Seats in the economy section of large planes can vary in width -- some planes offer seats that are 17 inches wide while others offer a roomier 19 inches.
The study from The London Sleep Centre found that seats, with a width of 18 inches, led to a 53% improvement in passenger sleep quality compared to the 17-inch standard offered by many airlines.
Airbus, part of the pan-European aerospace conglomerate EADS (, is hoping that all airlines will adopt the 18-inch standard for long-haul flights. )
Airbus' call seemed more like a missive aimed at its rival across the ocean, Boeing (Fortune 500), which makes planes with narrower seats, said U.S.-based airline consultant Jay Sorensen from IdeaWorksCompany. ,
"It's a rather shameless attempt at self-promotion using statistics from sponsored research," said Sorensen.
Airbus said that seats on its long-haul planes were already at least 18 inches wide.
The company said "other manufacturers [were] eroding passenger comfort standards by going back to narrower seat widths."

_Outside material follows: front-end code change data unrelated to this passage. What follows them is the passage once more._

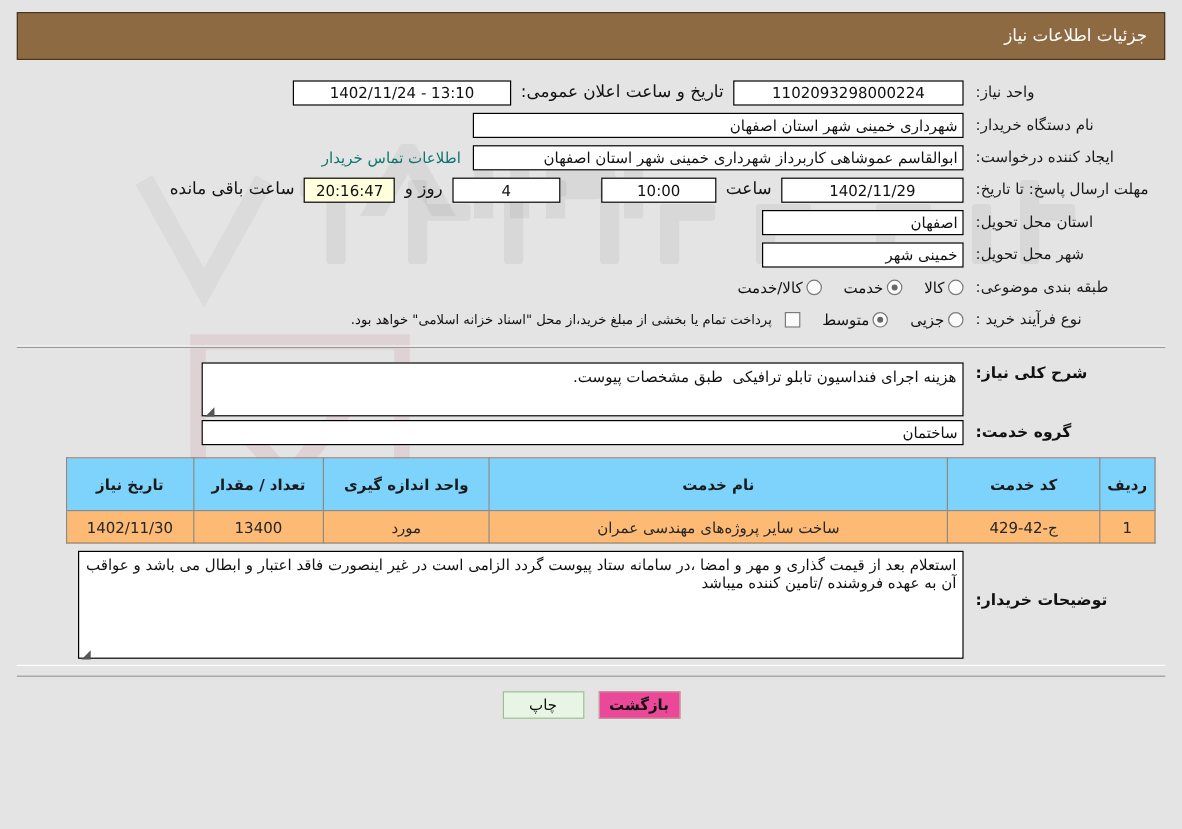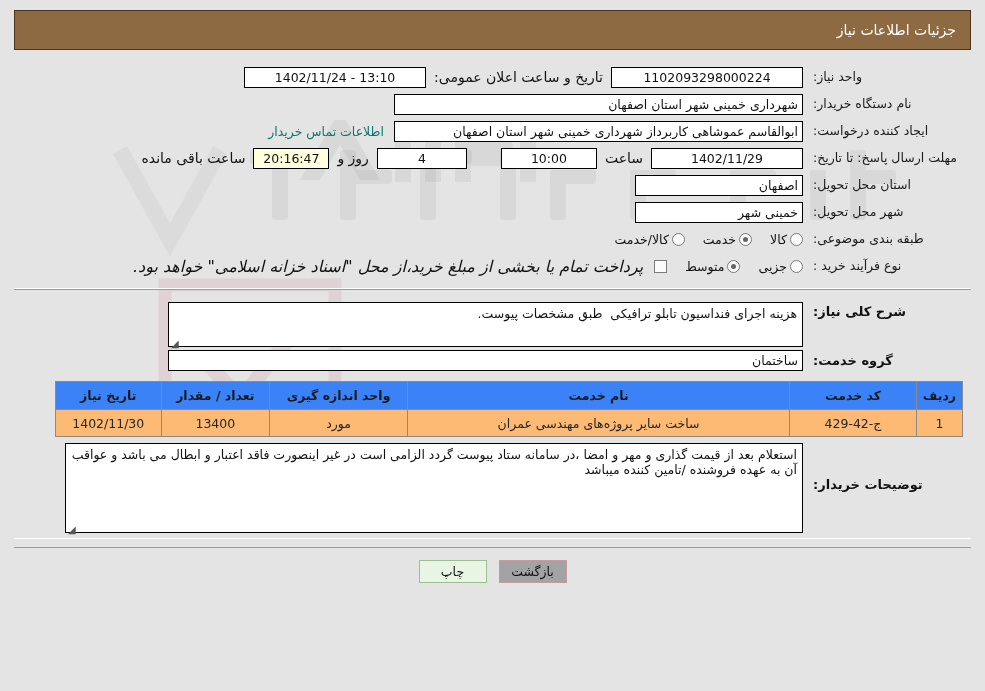"پرداخت تمام یا بخشی از" .note-text { font-size: 16px -> 11px; font-style: italic -> none }
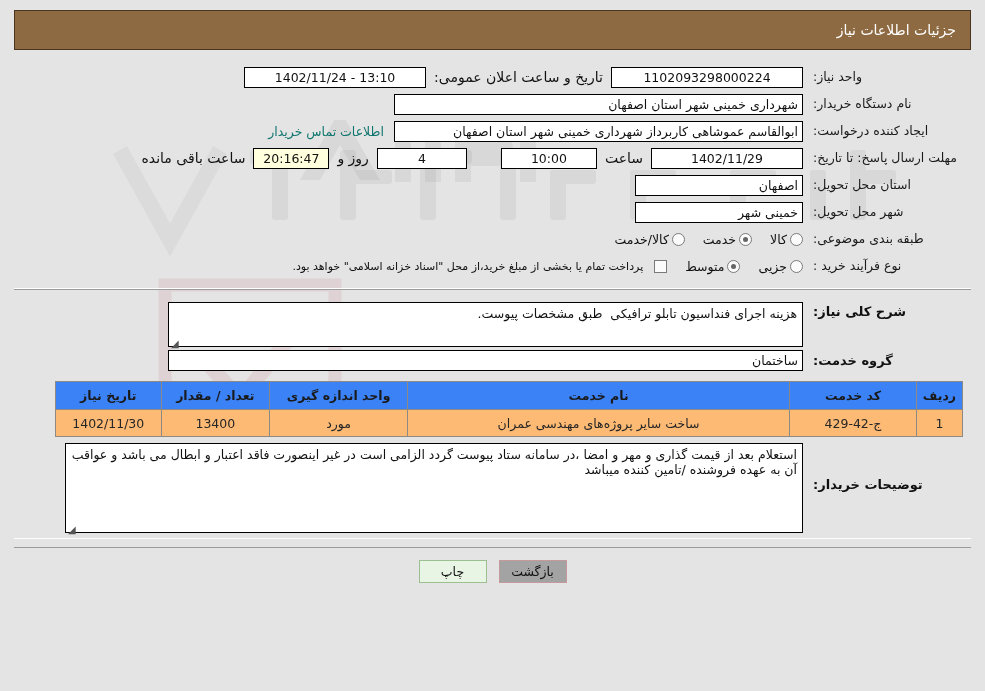"تاریخ نیاز" table.tbl th { background: #3b82f6 -> #7dd3fc; height: 28px -> 44px }
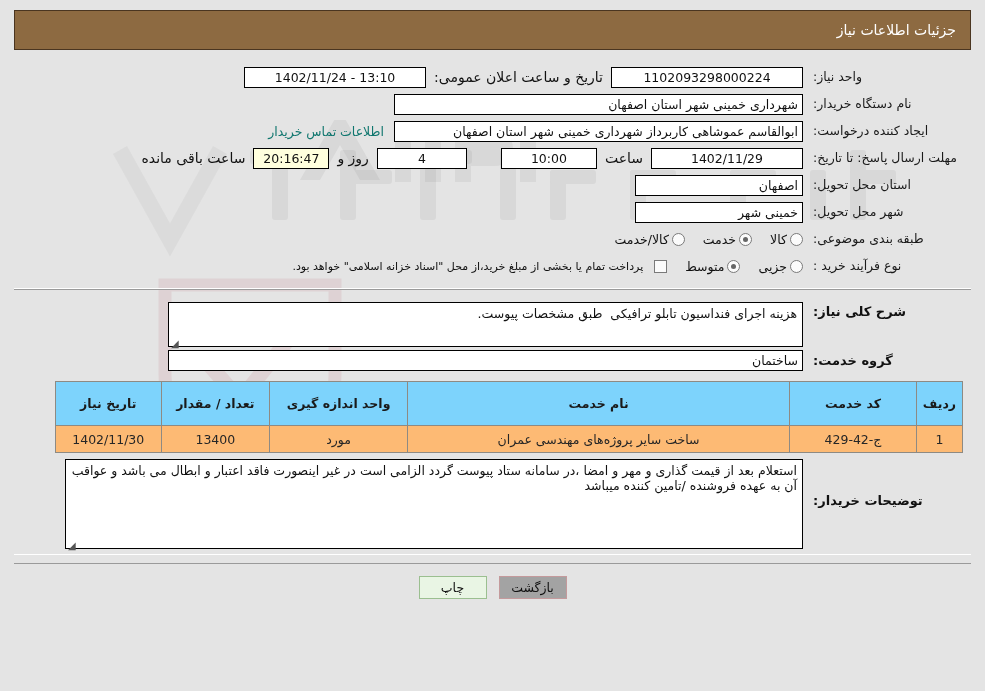"بازگشت" .btn.back { background: #a3a3a3 -> #ec4899; font-weight: none -> bold }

The aircraft manufacturer said the 1950's standard of 17 inches is out of date, as more people are flying frequent long-haul flights.
Sorensen said that "Airbus has conveniently picked a dimensional aspect that benefits them. Note that they are not addressing seat pitch -- the space between rows -- or recline angle." He pointed out that if Boeing were forced to widen its seats, the planes wouldn't fit as many passengers.
Boeing was not immediately available for comment.